Collected data:
§

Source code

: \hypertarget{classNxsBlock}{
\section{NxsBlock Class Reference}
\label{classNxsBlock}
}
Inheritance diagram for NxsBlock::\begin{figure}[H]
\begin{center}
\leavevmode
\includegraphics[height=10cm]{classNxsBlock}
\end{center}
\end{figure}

§

From the records above, pull every line that carries the word "classNxsBlock".

: \hypertarget{classNxsBlock}{
\label{classNxsBlock}
\includegraphics[height=10cm]{classNxsBlock}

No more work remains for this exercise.